Supongo que tendrá lecturas psicoanalíticas el hecho de que, recorriendo las imágenes de mis entradas, he seleccionado diez mediante el método de la asociación azarosa. Obviamente el resultado no ha sido, en absoluto, casual. Se unen desdoblándose los estilos. Los siglos clásicos, el XVI y el XVIII, no me representan ya. Apenas el barroquismo. Advierto la añoranza de la liturgia en el desierto de los sentidos: lo fantástico del realismo que rebosa en la lírica seriedad de la esperanza escatológica. Una pizca de pesimismo antropológico –la economía de la salvación dinamiza la naturaleza caída− me recuerda que, más que la Jerusalén celestial, añoro el tiempo todavía incumplido de la Segunda Venida.

Contemplo así el atardecer en la playa de Santiago de la Rivera desde la distancia luminosa del mar. Como una amenaza latente, en plena luz revolotean, a mis espaldas, sobre el campo de trigo los cuervos de la sospecha. Febrero, en cambio, es el mes de la soledad, de la muerte. Su realismo, si no es metafísico, acaba ocultando entre los castillos de la memoria los cadáveres de mis maniquíes. Es preciso deshacer las formas, regresar a la mañana después del diluvio, para encaminarse al exilio de la única patria imaginaria de un güelfo: Roma. Si Cavalcanti no quiere perderse por el bosque de sus baladas debe seguir la senda ojival de Claraval. ¿Qué otra misión puede calmar su sed que no sea el abrazo de la oración? Contemplar la resurrección de la carne: nacimiento y juicio de la nueva tierra.

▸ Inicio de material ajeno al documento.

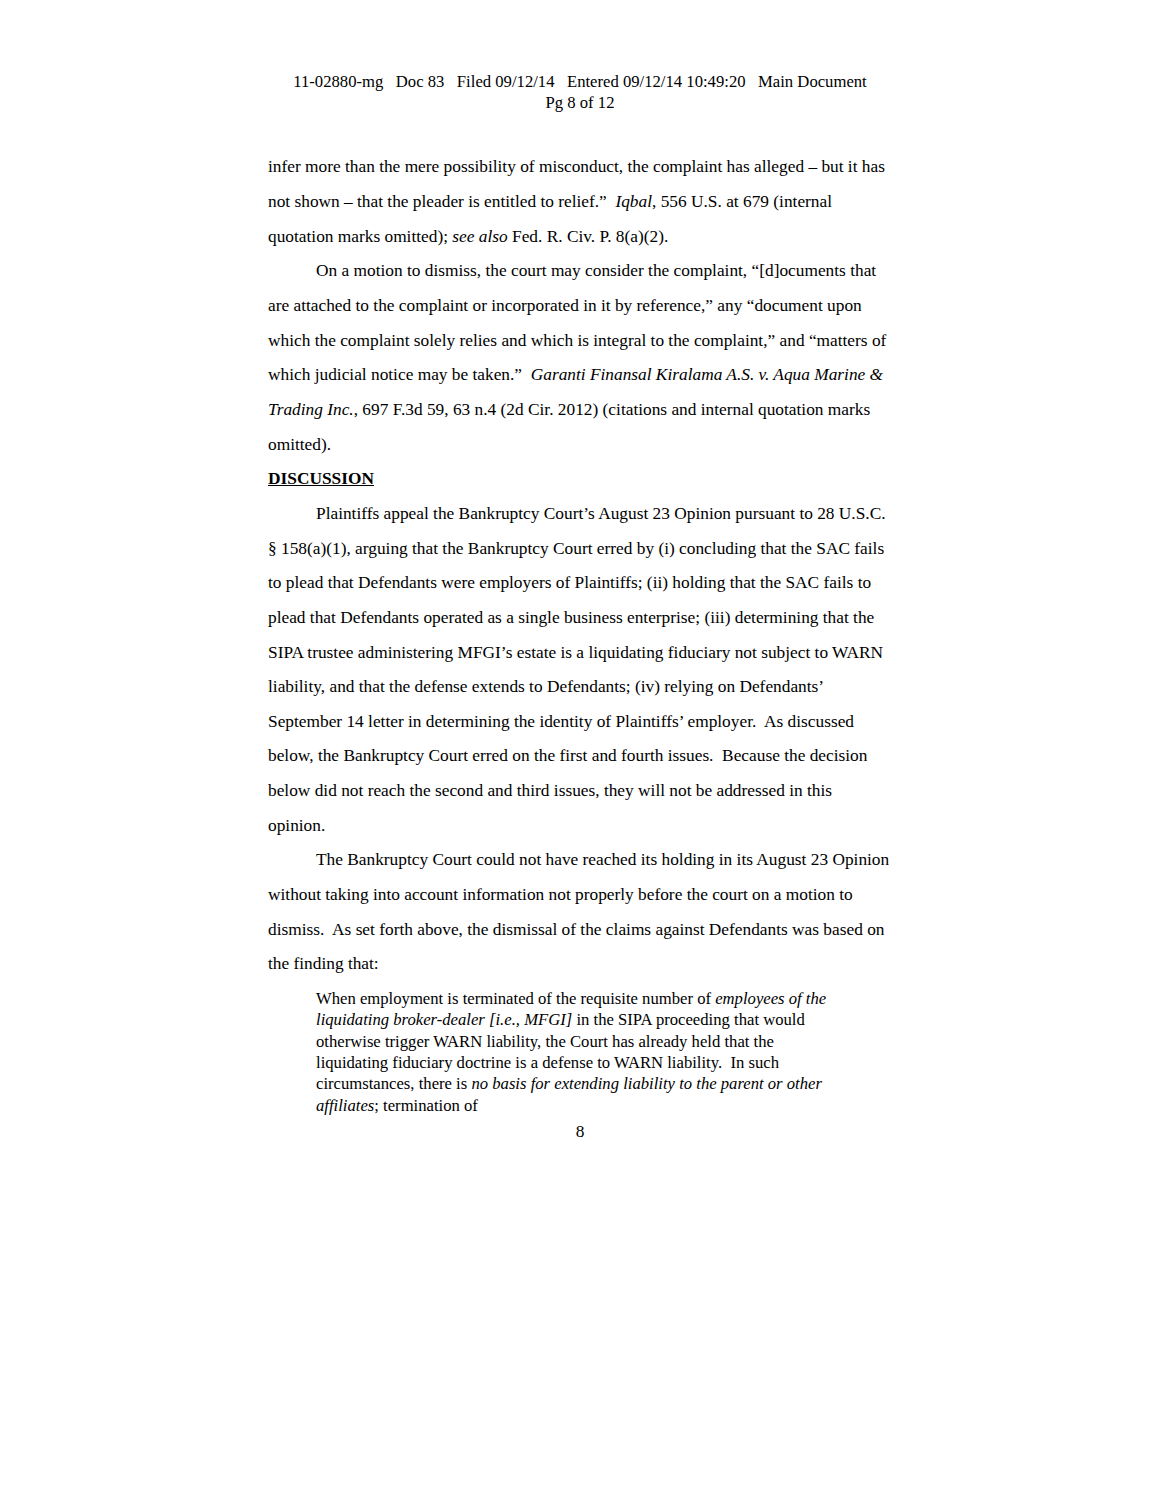11-02880-mg Doc 83 Filed 09/12/14 Entered 09/12/14 10:49:20 Main Document
Pg 8 of 12
infer more than the mere possibility of misconduct, the complaint has alleged – but it has not shown – that the pleader is entitled to relief.” Iqbal, 556 U.S. at 679 (internal quotation marks omitted); see also Fed. R. Civ. P. 8(a)(2).
On a motion to dismiss, the court may consider the complaint, “[d]ocuments that are attached to the complaint or incorporated in it by reference,” any “document upon which the complaint solely relies and which is integral to the complaint,” and “matters of which judicial notice may be taken.” Garanti Finansal Kiralama A.S. v. Aqua Marine & Trading Inc., 697 F.3d 59, 63 n.4 (2d Cir. 2012) (citations and internal quotation marks omitted).
Discussion
Plaintiffs appeal the Bankruptcy Court’s August 23 Opinion pursuant to 28 U.S.C. § 158(a)(1), arguing that the Bankruptcy Court erred by (i) concluding that the SAC fails to plead that Defendants were employers of Plaintiffs; (ii) holding that the SAC fails to plead that Defendants operated as a single business enterprise; (iii) determining that the SIPA trustee administering MFGI’s estate is a liquidating fiduciary not subject to WARN liability, and that the defense extends to Defendants; (iv) relying on Defendants’ September 14 letter in determining the identity of Plaintiffs’ employer. As discussed below, the Bankruptcy Court erred on the first and fourth issues. Because the decision below did not reach the second and third issues, they will not be addressed in this opinion.
The Bankruptcy Court could not have reached its holding in its August 23 Opinion without taking into account information not properly before the court on a motion to dismiss. As set forth above, the dismissal of the claims against Defendants was based on the finding that:
When employment is terminated of the requisite number of employees of the liquidating broker-dealer [i.e., MFGI] in the SIPA proceeding that would otherwise trigger WARN liability, the Court has already held that the liquidating fiduciary doctrine is a defense to WARN liability. In such circumstances, there is no basis for extending liability to the parent or other affiliates; termination of
8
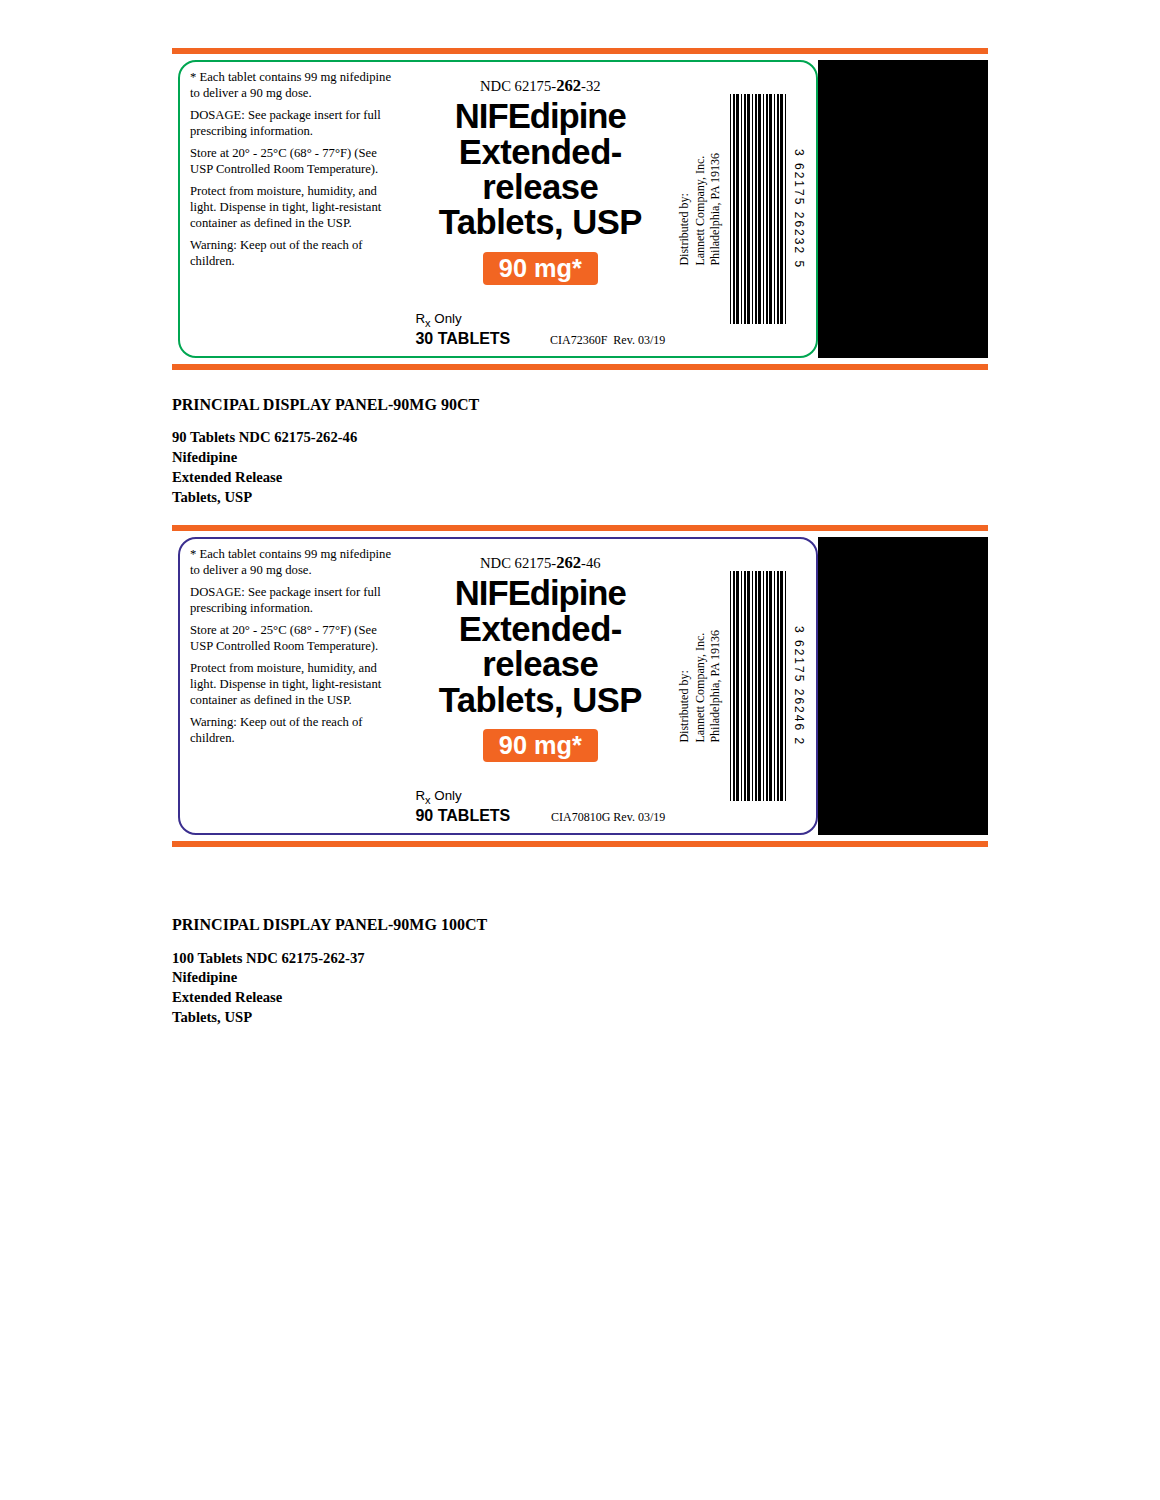* Each tablet contains 99 mg nifedipine to deliver a 90 mg dose.
DOSAGE: See package insert for full prescribing information.
Store at 20° - 25°C (68° - 77°F) (See USP Controlled Room Temperature).
Protect from moisture, humidity, and light. Dispense in tight, light-resistant container as defined in the USP.
Warning: Keep out of the reach of children.
NDC 62175-262-32
NIFEdipine
Extended-release
Tablets, USP
90 mg*
Rx Only
30 TABLETS
CIA72360F Rev. 03/19
Distributed by:
Lannett Company, Inc.
Philadelphia, PA 19136
3 62175 26232 5
PRINCIPAL DISPLAY PANEL-90MG 90CT
90 Tablets NDC 62175-262-46
Nifedipine
Extended Release
Tablets, USP
* Each tablet contains 99 mg nifedipine to deliver a 90 mg dose.
DOSAGE: See package insert for full prescribing information.
Store at 20° - 25°C (68° - 77°F) (See USP Controlled Room Temperature).
Protect from moisture, humidity, and light. Dispense in tight, light-resistant container as defined in the USP.
Warning: Keep out of the reach of children.
NDC 62175-262-46
NIFEdipine
Extended-release
Tablets, USP
90 mg*
Rx Only
90 TABLETS
CIA70810G Rev. 03/19
Distributed by:
Lannett Company, Inc.
Philadelphia, PA 19136
3 62175 26246 2
PRINCIPAL DISPLAY PANEL-90MG 100CT
100 Tablets NDC 62175-262-37
Nifedipine
Extended Release
Tablets, USP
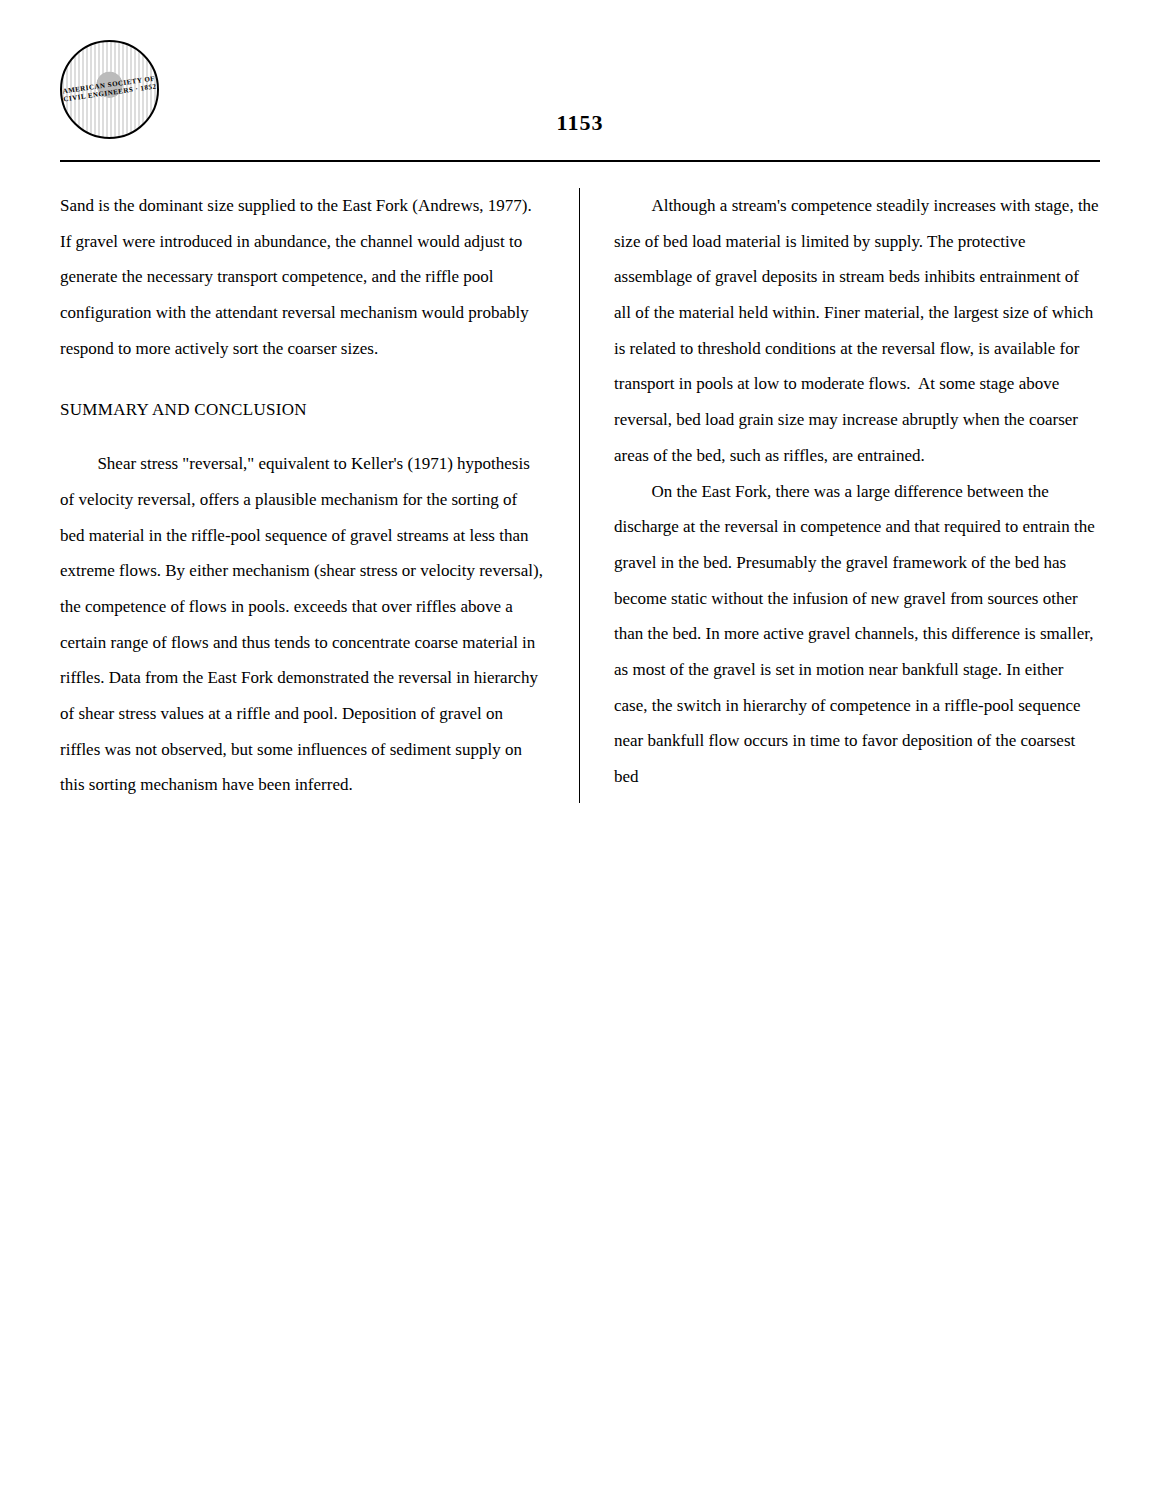AMERICAN SOCIETY OF CIVIL ENGINEERS · 1852
1153
Sand is the dominant size supplied to the East Fork (Andrews, 1977). If gravel were introduced in abundance, the channel would adjust to generate the necessary transport competence, and the riffle pool configuration with the attendant reversal mechanism would probably respond to more actively sort the coarser sizes.
SUMMARY AND CONCLUSION
Shear stress "reversal," equivalent to Keller's (1971) hypothesis of velocity reversal, offers a plausible mechanism for the sorting of bed material in the riffle-pool sequence of gravel streams at less than extreme flows. By either mechanism (shear stress or velocity reversal), the competence of flows in pools. exceeds that over riffles above a certain range of flows and thus tends to concentrate coarse material in riffles. Data from the East Fork demonstrated the reversal in hierarchy of shear stress values at a riffle and pool. Deposition of gravel on riffles was not observed, but some influences of sediment supply on this sorting mechanism have been inferred.
Although a stream's competence steadily increases with stage, the size of bed load material is limited by supply. The protective assemblage of gravel deposits in stream beds inhibits entrainment of all of the material held within. Finer material, the largest size of which is related to threshold conditions at the reversal flow, is available for transport in pools at low to moderate flows. At some stage above reversal, bed load grain size may increase abruptly when the coarser areas of the bed, such as riffles, are entrained.
On the East Fork, there was a large difference between the discharge at the reversal in competence and that required to entrain the gravel in the bed. Presumably the gravel framework of the bed has become static without the infusion of new gravel from sources other than the bed. In more active gravel channels, this difference is smaller, as most of the gravel is set in motion near bankfull stage. In either case, the switch in hierarchy of competence in a riffle-pool sequence near bankfull flow occurs in time to favor deposition of the coarsest bed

Por tanto, en este camino el entrar en camino es dejar su camino, o por mejor decir, es pasar el término; y dejar su modo es entrar en lo que no tiene modo, que es Dios; porque el alma que a este estado llega, ya no tiene modos ni maneras, ni menos se ase ni puede asir a ellos. Digo modos de entender, ni de gustar, ni de sentir, aunque en sí encierra todos los modos, al modo del que no tiene nada, que lo tiene todo; porque, teniendo ánimo para pasar de su limitado natural interior y exteriormente, entra en límite sobrenatural que no tiene modo alguno, teniendo en sustancia todos los modos. De donde el venir de aquí es el salir de allí, y de aquí y de allí saliendo de sí muy lejos, de eso bajo para esto sobre todo alto”
(San Juan de la Cruz, Subida del Monte Carmelo).

Contradiciéndome, oxímoron de la fe, busco ser mirado en la palabra del Otro, verdad mía.